Late Sonata (Brio Books 2020) is the winner of the 2020 Seizure Viva La Novella Prize, by author Bryan Walpert. While Walpert has published short stories, scholarly works, science writing and poetry, this is his first novel-length (or novella-length) work.

Late Sonata is a beautiful rendering of two distinct story lines related to ageing. The main thread relates to married couple Stephen and Talia. Stephen, a writer, is rather reluctantly editing his wife’s last book, an academic study of Beethoven’s sonatas, while coping with her rapid deterioration from Alzheimer’s, and while they both deal with the loss of their son. As Stephen trawls through Talia’s meticulous notes and research, he discovers a secret that forces him to reconsider the truth about his family, at a time when he cannot confront his wife about it because her mind is too far gone to reason with her.

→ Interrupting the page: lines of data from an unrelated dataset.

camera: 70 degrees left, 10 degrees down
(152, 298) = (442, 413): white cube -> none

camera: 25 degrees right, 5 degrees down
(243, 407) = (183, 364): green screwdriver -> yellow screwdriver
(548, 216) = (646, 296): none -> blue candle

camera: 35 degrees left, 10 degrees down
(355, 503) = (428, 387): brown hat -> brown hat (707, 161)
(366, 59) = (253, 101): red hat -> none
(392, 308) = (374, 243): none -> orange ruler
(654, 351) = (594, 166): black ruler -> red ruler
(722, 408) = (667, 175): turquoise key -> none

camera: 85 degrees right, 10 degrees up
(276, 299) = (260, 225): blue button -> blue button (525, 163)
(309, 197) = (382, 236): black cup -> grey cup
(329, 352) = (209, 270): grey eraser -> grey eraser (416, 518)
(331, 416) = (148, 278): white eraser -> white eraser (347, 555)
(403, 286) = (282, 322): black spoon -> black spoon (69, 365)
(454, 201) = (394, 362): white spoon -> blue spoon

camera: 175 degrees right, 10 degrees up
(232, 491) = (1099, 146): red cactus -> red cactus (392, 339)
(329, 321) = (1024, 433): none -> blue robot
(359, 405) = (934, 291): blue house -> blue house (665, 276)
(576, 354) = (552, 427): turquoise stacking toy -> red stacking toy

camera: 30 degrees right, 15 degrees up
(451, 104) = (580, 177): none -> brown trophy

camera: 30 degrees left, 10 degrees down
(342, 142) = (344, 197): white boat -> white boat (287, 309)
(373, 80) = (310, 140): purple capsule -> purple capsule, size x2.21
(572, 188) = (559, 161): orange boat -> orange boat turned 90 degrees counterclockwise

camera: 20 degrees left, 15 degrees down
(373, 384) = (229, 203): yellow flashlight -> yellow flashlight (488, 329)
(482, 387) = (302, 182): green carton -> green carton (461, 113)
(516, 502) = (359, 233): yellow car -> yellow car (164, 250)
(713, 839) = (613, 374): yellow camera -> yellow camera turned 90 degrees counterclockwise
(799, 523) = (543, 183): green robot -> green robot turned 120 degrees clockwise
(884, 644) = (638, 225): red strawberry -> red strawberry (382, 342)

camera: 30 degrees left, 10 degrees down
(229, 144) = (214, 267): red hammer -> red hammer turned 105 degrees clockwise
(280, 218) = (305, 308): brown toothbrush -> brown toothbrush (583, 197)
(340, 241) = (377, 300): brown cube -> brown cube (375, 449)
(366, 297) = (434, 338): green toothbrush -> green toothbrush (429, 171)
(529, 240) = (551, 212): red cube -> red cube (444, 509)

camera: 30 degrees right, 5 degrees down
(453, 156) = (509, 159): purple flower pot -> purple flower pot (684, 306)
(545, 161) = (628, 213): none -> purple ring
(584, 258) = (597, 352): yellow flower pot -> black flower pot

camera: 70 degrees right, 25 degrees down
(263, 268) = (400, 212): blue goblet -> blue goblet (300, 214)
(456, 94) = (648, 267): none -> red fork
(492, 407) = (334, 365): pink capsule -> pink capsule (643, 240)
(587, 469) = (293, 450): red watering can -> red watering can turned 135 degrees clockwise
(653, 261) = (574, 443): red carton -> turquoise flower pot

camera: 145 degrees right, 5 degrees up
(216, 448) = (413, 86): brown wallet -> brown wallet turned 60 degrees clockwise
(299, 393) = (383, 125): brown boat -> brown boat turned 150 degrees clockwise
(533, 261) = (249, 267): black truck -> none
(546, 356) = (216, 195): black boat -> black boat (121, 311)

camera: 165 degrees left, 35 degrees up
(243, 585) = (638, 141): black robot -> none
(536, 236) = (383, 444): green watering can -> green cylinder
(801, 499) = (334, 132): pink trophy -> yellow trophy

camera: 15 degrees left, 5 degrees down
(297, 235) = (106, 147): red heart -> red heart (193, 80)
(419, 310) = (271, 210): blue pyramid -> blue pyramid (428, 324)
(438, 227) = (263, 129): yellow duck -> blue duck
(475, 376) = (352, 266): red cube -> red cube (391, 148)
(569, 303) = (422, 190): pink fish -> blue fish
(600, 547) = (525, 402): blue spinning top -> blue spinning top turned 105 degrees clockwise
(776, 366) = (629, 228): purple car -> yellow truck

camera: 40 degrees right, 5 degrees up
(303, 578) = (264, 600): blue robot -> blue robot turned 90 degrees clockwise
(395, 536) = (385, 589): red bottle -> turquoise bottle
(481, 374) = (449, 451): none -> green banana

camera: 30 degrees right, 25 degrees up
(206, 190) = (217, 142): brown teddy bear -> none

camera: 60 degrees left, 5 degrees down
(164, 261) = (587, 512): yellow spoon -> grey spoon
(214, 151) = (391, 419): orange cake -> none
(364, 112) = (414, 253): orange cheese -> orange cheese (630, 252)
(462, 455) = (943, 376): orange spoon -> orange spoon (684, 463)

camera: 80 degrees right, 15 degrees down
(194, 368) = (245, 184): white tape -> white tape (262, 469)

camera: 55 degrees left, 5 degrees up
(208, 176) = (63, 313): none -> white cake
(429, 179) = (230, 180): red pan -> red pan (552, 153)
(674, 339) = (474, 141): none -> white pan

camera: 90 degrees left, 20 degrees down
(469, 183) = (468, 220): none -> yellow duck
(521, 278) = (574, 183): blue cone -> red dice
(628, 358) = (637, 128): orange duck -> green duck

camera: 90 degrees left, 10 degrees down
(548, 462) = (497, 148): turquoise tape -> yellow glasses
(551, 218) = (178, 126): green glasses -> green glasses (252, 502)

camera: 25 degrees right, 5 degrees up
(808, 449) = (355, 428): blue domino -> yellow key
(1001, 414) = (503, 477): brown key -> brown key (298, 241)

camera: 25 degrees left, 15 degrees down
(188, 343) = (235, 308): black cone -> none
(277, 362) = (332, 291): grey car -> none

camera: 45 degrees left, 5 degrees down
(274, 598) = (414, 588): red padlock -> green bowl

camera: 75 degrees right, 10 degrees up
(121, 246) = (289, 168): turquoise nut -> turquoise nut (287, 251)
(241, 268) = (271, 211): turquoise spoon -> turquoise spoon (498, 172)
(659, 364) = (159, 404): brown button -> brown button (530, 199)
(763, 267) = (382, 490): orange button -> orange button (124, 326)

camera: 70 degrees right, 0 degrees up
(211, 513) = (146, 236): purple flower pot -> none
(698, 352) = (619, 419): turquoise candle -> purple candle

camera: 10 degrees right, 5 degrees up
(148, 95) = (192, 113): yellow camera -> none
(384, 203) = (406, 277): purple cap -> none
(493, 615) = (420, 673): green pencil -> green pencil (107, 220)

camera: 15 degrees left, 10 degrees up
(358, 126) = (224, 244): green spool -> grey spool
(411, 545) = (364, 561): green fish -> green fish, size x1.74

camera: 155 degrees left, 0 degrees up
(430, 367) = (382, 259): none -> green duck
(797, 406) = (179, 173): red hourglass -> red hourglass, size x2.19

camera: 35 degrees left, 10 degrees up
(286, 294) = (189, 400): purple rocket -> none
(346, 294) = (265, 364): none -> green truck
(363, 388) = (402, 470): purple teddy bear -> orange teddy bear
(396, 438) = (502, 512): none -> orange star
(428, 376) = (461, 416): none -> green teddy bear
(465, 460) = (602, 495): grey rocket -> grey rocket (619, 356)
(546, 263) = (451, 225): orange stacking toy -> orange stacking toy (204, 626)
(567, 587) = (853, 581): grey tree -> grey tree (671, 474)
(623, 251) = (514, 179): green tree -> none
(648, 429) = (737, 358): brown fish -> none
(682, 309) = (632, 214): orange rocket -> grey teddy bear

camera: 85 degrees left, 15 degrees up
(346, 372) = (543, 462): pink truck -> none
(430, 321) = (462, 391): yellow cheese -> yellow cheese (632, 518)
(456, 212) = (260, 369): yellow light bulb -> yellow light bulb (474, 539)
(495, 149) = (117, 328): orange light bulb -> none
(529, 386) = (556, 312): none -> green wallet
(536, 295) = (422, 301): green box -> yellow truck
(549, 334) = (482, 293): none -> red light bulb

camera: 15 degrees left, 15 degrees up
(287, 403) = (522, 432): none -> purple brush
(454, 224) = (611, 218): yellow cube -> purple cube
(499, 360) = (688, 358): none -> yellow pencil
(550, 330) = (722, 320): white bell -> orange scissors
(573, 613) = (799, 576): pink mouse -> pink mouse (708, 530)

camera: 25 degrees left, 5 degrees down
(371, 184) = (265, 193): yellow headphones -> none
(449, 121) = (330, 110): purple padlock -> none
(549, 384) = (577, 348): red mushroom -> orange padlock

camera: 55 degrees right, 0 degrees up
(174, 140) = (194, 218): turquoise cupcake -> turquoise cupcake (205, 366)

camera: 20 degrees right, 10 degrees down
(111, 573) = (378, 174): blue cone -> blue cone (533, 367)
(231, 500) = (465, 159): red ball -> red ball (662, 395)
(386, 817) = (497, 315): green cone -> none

The secondary thread is Stephen’s own work of fiction about an experimental treatment for ageing. The narrative slips seamlessly between these two storylines, so that they almost appear as simultaneous, until we remind ourselves that one is the fiction Stephen is writing, and one is the fiction written by the actual author Walpert. The effect is a metaphysical sort of mental challenge.

The couple are long-term friends with Geoff and Anna, and their complex relationship dynamics gain increasing tension as the book proceeds, with the resolution being surprising and shocking and yet somehow full-circle serendipitous. With its focus on aging, memory and the power of forgetting, truth and deceit, marriage, infidelity and the legacy of long-term commitment, this slim book is a compelling portrait of the intimate lives of two people.